Selected excerpt
--- START ---
I'm no expert, but for open-backed cabs I think anything that is big enough to hold the speaker would be fine. It's only for vented or sealed cabs that dimensions are important (i.e. have an influence over speaker response and activity).

Have you seen this?
http://www.diyguitarist.com/GuitarAmps/SpeakerCab.htm

and this:
http://colomar.com/Shavano/construction.html
(look for the stereo cab plans)

Mike

phat-ass

If you're going to build open back cabs the dimensions don't matter. Closing the backs is where it gets a little weird.

http://www.duncanamps.com/technical/speaker_cab.html

The above is a link to a great article about all of this.

http://www.speakerbuilding.com/software/

Good software listing. I like WinISD. It has it's detractors. If you have Excel try this

http://home20.inet.tele.dk/kou/ubmodel.html

It's very good.

phat

black mariah

I was going to build custom cabs as a business for a while, but that fell apart. :cry: The dimensions I decided on for a 1x12 were 18x18x14. What's magical about these numbers?

ABSOLUTELY NOTHING!  :lol:

I just went with what would be large enough to let the speaker breathe but still be small enough to be carried with one hand. Most manufacturers work the same way.

As far as tuning... that's really a dark and scary area. You can spend days trying out different combinations of wood and dimensions and still not change the sound enough to matter. There are ways of making tonal adjustments when you're done with the cabinet, adding baffles or insulation.

In short, just build the cabinet to the size you want. A good sounding speaker will sound good in even the crappiest of cabs. I have a friend that verified that the hard way. *SHUDDER*

Paul Marossy

I personally don't think the dimensions of the cabinet are that critical. For a 1x12 cab, 18"x18"x10" or 12" seems to be a good size, IMO. Most guitar speaker cabs aren't ported, and you can adjust the bass response some by using some fiberglass batting inside the cabinet. Where cabinet size and design seems to matter most is in subwoofers. Besides, it's hard to find full specs on guitar speakers to do a formal speaker cab design...

phat-ass

Dimensions of a closed back cabinet can actually have a big influence on the sound of the speakers. And, by the way, Eminence gives out all of the parameters for their drivers.

Let me know what you think of the Black Powders. I'm really curious about those.

phat

Paul Marossy

That's cool. Most speaker manfacturers seem to only give you wattage and impedance ratings....

petemoore

Bigger is better, except that they're bigger for the amount of load they can handle. This is cone area ratio to closed box size, the larger the facia [soundboard] the better the wave tends not to just shoot around the side of the cabinet, and dude built a large 4x12 sizer with 2x 12's [JBL] in it and this sound different and great, as did the 'ratio oversize' Fender cab 4x12 with 2x12's soundboard 'n Jensens.
 The CC's of the chamber [volume] matters much to the bass as you get small-ish, less bass response and definition. The shape matters less, but does sound different when a deep cab is next to a wider/taller  thin one.
 For 'safety's' sake, going slightly thick on the wood you don't have to worry about rattles durability and resonances, though building from thinner or 'tuned' woods is part of the Marshall or Fender [old type] projection sound, making from thinner woods that actually have a controlled [that's the trick werd] resonance produces cool stuff, but yer basic 'brick style' does a find job projecting IMO, just different.
 Dude built a 4x12 from 3/4's plywood [brick style], sounds very great, he used basic Marshall bottom sizing template, 15' depth tho, quite the nice cab, a little heavier..he knows his way around his wood shop, built a straigt front cab.
 I think 2x12's sound really great in a slightly oversize [volume] closed cab...gets a little more out of them but remeber if you're the one that has to move it...think about: shape it to your car trunk or back seat, my amps and guitars like to hide in the trunk sometimes.
 Packing with insulation or other material dampens bass response and changes resonances, I've seen cabs packed almost tight with it, VOX used carpet padding? stapled around the inside.
Convention creates following, following creates convention.
--- END ---
Provided material
--- START ---
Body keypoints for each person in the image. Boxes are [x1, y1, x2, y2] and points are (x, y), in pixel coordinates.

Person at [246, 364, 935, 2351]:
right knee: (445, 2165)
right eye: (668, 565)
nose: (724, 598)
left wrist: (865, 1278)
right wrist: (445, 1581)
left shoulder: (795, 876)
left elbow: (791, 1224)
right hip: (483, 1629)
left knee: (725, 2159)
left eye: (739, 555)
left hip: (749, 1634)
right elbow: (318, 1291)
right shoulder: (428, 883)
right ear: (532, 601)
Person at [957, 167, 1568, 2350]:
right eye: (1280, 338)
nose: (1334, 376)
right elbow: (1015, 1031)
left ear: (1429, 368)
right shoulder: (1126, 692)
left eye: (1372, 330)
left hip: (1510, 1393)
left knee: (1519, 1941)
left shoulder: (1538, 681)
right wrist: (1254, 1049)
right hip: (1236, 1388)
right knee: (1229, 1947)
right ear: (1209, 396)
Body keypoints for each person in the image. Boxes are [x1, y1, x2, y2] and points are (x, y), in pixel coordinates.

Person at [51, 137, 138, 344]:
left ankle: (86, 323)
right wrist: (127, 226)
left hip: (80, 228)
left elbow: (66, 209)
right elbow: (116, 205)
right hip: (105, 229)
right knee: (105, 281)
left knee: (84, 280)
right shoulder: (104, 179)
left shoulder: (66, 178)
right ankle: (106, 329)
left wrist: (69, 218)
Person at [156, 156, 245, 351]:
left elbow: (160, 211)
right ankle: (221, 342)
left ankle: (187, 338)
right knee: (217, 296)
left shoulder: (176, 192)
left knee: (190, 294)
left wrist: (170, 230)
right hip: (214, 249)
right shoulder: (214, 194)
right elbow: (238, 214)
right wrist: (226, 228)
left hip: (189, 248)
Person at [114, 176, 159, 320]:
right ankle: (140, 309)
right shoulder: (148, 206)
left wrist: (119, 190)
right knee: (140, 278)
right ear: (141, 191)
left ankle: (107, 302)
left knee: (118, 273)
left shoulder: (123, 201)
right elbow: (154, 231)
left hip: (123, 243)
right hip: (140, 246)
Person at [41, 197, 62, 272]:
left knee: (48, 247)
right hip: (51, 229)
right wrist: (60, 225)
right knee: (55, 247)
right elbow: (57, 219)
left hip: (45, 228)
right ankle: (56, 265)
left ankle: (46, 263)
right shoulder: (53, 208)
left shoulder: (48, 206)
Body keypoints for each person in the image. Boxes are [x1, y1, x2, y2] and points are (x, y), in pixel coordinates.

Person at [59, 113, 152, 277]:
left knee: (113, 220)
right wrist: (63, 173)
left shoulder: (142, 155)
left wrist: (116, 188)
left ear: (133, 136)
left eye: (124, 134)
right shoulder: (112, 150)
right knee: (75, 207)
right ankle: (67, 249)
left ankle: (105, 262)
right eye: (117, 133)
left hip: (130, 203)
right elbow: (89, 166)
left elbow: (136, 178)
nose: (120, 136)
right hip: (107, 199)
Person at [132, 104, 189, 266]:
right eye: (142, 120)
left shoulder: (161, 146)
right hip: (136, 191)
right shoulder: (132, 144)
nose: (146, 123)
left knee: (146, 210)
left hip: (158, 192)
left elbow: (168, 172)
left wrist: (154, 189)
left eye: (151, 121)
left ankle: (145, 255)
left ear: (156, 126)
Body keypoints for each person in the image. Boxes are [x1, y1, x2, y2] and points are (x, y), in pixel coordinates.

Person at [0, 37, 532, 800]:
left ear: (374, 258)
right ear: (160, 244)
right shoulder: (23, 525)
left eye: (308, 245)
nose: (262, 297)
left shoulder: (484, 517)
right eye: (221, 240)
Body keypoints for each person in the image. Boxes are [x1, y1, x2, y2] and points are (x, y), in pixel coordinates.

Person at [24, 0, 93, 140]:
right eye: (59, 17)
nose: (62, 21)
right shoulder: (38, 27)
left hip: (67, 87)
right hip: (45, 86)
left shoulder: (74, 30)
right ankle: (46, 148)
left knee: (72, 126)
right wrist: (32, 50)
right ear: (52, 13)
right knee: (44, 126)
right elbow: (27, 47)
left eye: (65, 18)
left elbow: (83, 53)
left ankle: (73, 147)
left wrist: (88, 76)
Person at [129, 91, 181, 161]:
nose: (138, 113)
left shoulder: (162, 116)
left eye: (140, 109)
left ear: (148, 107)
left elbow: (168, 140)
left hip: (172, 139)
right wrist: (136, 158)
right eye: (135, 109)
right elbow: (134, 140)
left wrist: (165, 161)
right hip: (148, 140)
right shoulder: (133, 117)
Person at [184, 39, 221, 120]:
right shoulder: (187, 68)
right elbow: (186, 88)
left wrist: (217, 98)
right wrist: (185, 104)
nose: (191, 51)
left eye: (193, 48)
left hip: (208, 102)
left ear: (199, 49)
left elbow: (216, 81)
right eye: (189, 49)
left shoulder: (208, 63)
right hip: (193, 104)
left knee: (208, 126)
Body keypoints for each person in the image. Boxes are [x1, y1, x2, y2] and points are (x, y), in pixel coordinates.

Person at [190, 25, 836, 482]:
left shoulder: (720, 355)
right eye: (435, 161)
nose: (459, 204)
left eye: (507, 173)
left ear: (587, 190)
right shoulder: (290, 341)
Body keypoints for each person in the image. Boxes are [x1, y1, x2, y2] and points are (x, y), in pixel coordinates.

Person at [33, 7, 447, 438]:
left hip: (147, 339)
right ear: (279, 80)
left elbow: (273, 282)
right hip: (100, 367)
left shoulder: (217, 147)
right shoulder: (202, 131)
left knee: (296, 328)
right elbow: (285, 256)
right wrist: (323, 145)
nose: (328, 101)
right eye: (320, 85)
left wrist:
--- END ---
Required actions
**a)** In the forum thread on speaker cabinets, what dimensions did black mariah choose for a 1x12 cab?
**b)** Please copy the passage of the forum thread on speaker cabinets between "http://www.duncanamps.com/technical/speaker_cab.html" and "It's very good.", inclusive.

Answers below
**a)** 18x18x14

**b)**
http://www.duncanamps.com/technical/speaker_cab.html

The above is a link to a great article about all of this.

http://www.speakerbuilding.com/software/

Good software listing. I like WinISD. It has it's detractors. If you have Excel try this

http://home20.inet.tele.dk/kou/ubmodel.html

It's very good.